**Task list**
[1] Decide whether each statement agrees with the passage on left-leaning bias, answering yes or no and quoting the deciding words: (a) The left frames bias mainly through party affiliation. (b) The various groups within the left must ally with one another. (c) Left-leaning writers focused on the classification of essential work during the pandemic.
[2] List every kind of difference that the passage on left-leaning bias names as a way the left frames bias.
[3] Extend the passage on left-leaning bias, beginning right after its final sentence.

++++ Excerpt ++++

Lately I’ve been considering the passing fancy that the left-right framing of bias is itself evidence of a conservative bias because its fulcrum is the debate over governance in itself and that “left-leaning” is a construction of conservative monoculture.
A left leaning bias doesn’t privilege party affiliation because that’s fleeting and local. The left is more apt to frame bias in differences of race, gender, sexuality, education, economics, colonialism, and other kinds of power.
It’s more akin to bias as defined in scholarship: asking whose experiences are considered and whose experiences are not, does the speaker benefit personally from the outcome or the approach.
The various groups within the left needn’t ally with one another: there’s no a priori definition of the left. Instead it encompasses all views who do not consider tradition and/or the end of governance as the first step toward liberation.
This is why the idea of a left bubble is (partly) laughable. By nature of our politics, we’re exposed to voices that are not our own.
(This brilliant thread makes a better point on that though... ) https://twitter.com/romancingnope/status/1324362906079809543
(This brilliant thread makes a better point on that though... ) https://twitter.com/romancingnope/status/1324362906079809543
Take the pandemic. Left leaning writers certainly had an interest in measuring the effects of different government responses, yes. But there was also an intense focus on the sexual and racial politics of shutdowns and in the classification of essential work.

++++ Supplied data ++++

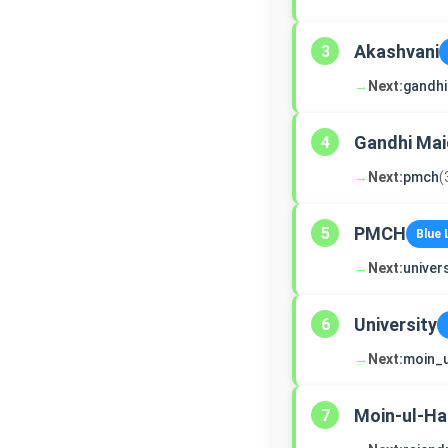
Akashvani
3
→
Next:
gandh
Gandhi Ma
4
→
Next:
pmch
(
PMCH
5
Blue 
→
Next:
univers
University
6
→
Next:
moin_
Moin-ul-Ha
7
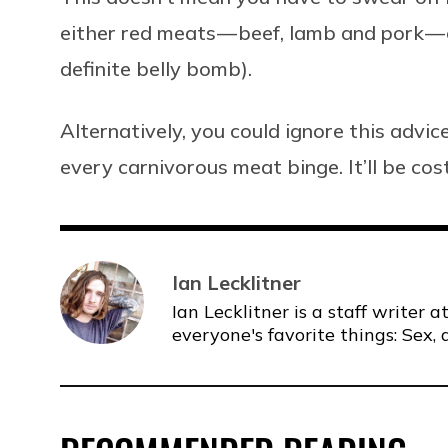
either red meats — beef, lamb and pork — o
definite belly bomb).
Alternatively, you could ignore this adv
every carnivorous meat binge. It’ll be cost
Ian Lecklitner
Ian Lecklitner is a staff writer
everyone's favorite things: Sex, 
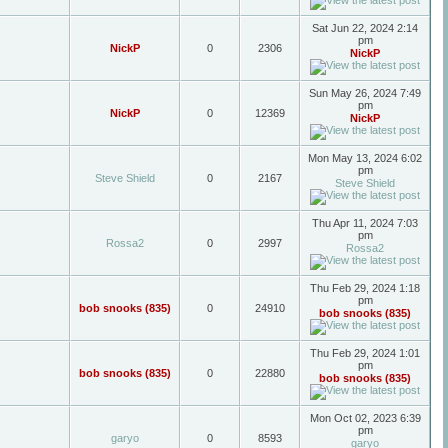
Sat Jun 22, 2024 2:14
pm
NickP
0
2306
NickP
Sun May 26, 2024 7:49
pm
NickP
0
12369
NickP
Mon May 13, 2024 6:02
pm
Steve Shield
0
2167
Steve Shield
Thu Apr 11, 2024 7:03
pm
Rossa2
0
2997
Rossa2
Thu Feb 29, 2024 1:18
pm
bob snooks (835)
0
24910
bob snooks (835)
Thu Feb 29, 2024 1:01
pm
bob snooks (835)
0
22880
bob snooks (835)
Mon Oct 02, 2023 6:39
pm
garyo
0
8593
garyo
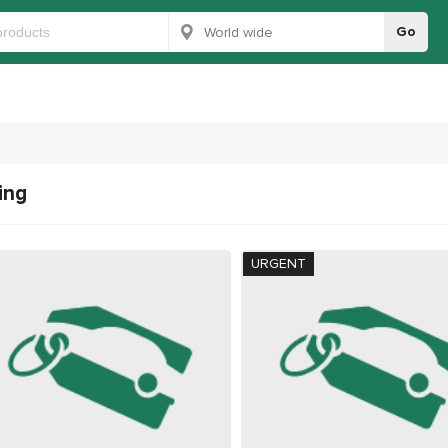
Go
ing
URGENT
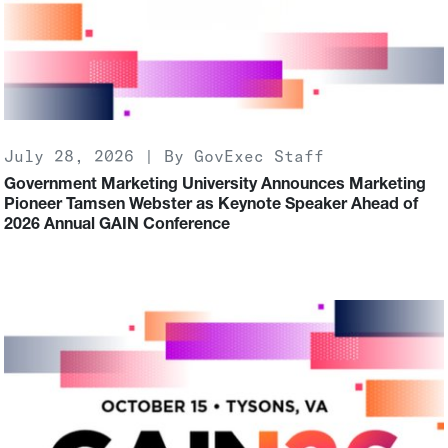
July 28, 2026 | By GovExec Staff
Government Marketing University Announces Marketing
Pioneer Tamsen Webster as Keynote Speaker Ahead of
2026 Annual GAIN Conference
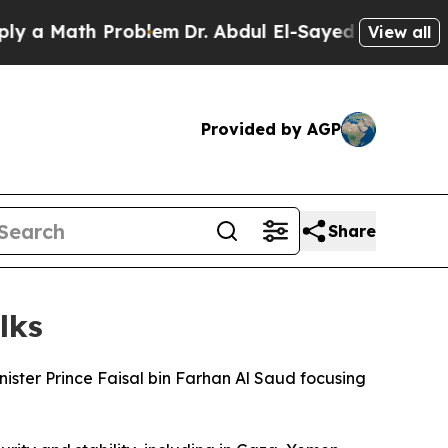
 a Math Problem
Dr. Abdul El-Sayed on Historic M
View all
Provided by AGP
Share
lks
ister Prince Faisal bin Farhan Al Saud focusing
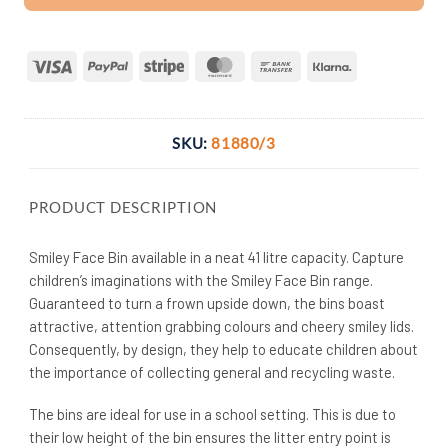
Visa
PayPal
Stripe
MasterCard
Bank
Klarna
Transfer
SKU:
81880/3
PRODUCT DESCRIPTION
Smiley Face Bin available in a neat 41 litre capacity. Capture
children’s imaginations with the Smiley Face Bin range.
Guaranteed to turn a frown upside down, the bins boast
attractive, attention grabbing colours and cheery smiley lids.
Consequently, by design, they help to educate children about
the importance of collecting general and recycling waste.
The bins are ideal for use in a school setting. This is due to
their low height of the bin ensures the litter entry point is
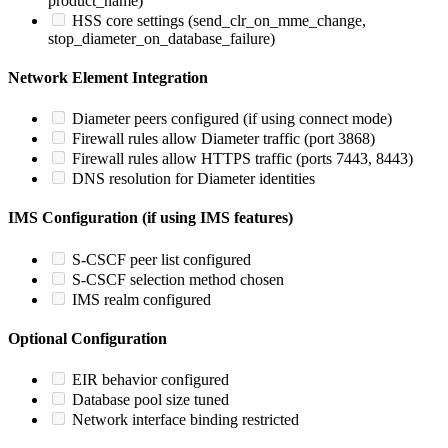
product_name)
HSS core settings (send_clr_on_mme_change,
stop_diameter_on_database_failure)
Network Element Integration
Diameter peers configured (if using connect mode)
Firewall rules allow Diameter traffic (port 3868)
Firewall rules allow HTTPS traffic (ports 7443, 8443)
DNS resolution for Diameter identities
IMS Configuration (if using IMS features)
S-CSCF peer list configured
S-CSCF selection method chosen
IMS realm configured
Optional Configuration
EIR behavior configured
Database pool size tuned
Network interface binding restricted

++++
++++ Supplied data ++++

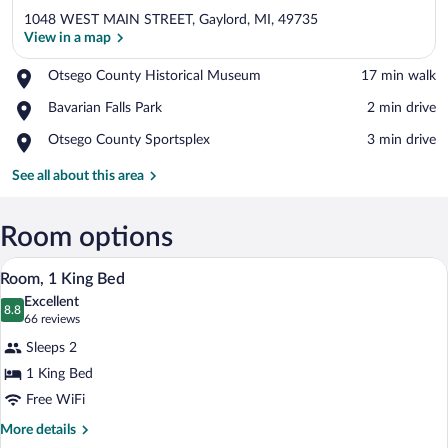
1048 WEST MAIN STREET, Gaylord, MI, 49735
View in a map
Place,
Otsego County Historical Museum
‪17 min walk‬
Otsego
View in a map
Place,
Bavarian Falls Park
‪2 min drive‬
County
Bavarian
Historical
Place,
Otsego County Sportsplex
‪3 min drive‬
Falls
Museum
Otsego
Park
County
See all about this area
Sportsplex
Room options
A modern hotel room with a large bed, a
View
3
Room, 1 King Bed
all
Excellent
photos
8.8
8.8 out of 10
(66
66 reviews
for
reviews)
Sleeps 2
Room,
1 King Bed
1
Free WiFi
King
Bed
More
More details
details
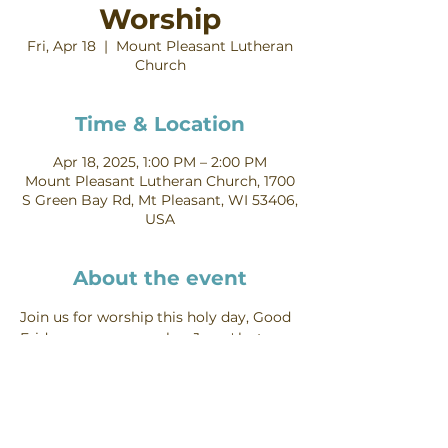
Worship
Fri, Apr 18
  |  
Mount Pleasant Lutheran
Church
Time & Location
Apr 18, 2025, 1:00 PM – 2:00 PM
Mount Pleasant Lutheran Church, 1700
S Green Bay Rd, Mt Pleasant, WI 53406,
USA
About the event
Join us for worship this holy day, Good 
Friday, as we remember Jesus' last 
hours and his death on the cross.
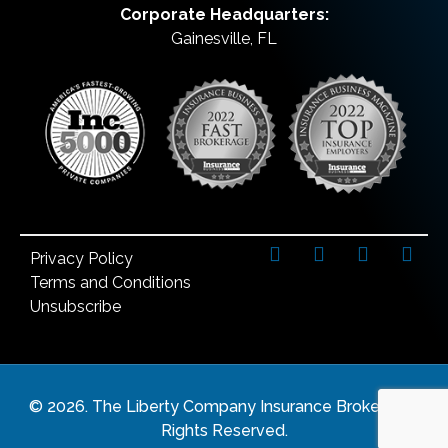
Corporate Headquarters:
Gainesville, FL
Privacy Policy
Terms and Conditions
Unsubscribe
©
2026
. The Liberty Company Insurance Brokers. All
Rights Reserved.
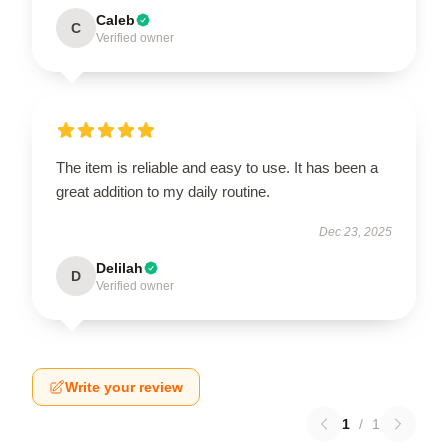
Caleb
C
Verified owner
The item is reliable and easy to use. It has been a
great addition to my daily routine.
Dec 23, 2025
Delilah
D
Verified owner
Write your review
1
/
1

++++

**Activity answers**
[1]
(a) No: "A left leaning bias doesn’t privilege party affiliation because that’s fleeting and local."
(b) No: "The various groups within the left needn’t ally with one another"
(c) Yes: "there was also an intense focus on the sexual and racial politics of shutdowns and in the classification of essential work."

[2] race, gender, sexuality, education, economics, colonialism

[3]
We didn’t hear conservative voices investigating, say, the childcare disparities of the shutdown. Conservative media was concerned with first blaming Democrats and immigrants and secondly questioning the necessity of government action.
So the “mask or no mask” question is a conservative debate, and, forced to engage, the left did not move forward on gender or racial equality. There were other benefits to engagement - saving lives - but you might see why centering the mask debate reveals a conservative bias.
It’s not just that conservatives are more likely to oppose masks, it’s that asking the question at all (but especially in a staged left-right debate) is beneficial to conservative views and takes up space that could better serve minority communities.
Anyway. This is my thought. Please don’t make this about the octopus.